A British subject who spoke both French and English much too fluently for comfort in the streets of Arnhem, Audrey was sent to school to learn the language of her mother's people. In the afternoons she took drawing lessons, and once a week she went to the local conservatory of music to learn ballet. Sometimes, on her way to school, she would carry messages for the underground in her shoes. Later, when her dancing had become fairly proficient, she and a friend who played the piano gave dance recitals in private houses to collect money for the resistance. It was against

Nazi regulations for more than a handful of people to gather in any one place, but the 100 or more who dropped in to watch Audrey were circumspect, and the Nazis never found out.

As time and the war went on, money and food became scarcer.
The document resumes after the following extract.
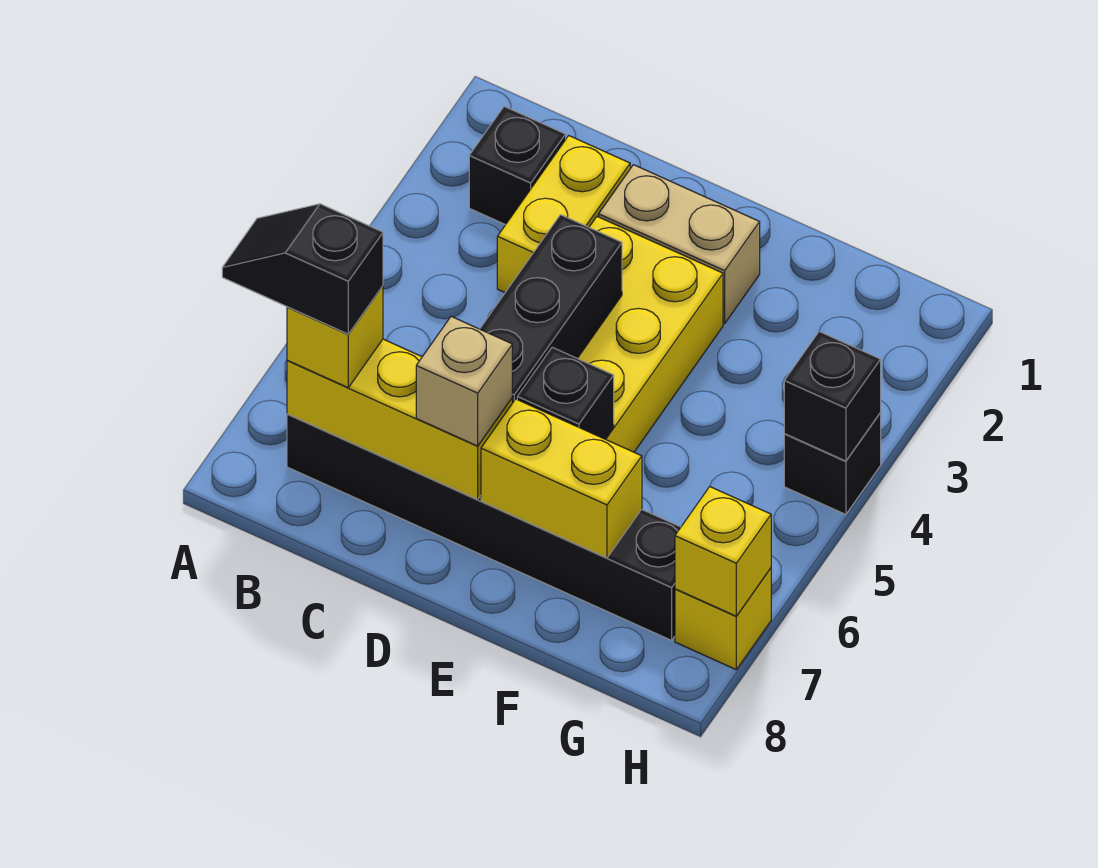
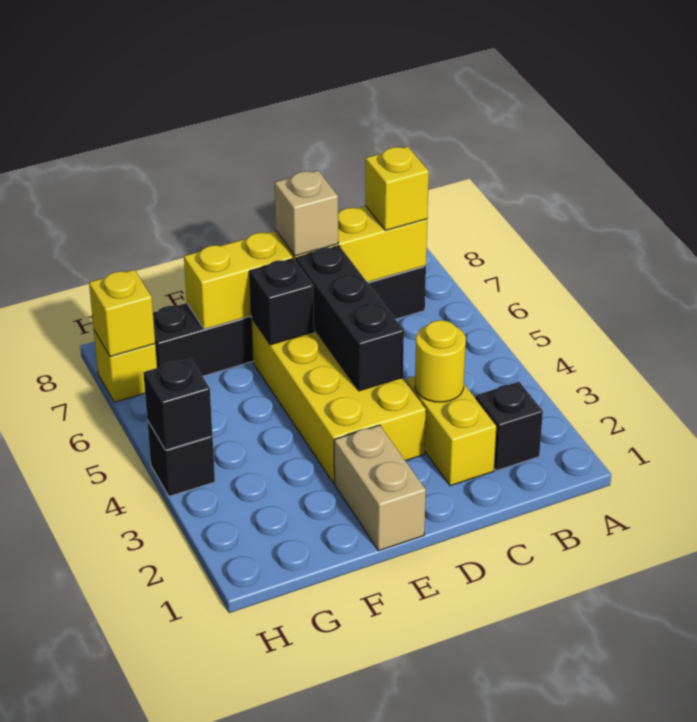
black 1x2 slope [222,204,383,334] -> none
none -> yellow 1x1 round brick [415,320,466,402]
tan 1x2 brick [599,165,760,323] -> tan 1x2 brick turned to [334,425,426,551]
At one time Audrey's family had nothing to eat for days but endive. "I swore I'd never eat it again as long as I lived," she says. The hungry days in Holland gave her a taste for rich pastries and chocolate that is still unsatisfied.

When British troops finally reached Arnhem, Audrey recalls, "I stood there night & day just watching. The joy of hearing English, the incredible relief of being free. It's something you just can't fathom."

Poise & Motion. After the war, Audrey went back to ballet school. She spent three years studying in Amsterdam and then moved on to London to continue her studies under Ballet Director Marie Rambert. "She was a wonderful learner," said Madame Rambert last week. "If she had wanted to persevere, she might have become an outstanding ballerina." But impatience and a feeling that she had lost too much time was already clawing at Audrey. Money was short for the Van Heemstras, and what little there was could not be sent out of Holland. Audrey had to make her own way in London. Starting the rounds of West End auditions, she got a job as a chorus girl in the London production of High Button Shoes.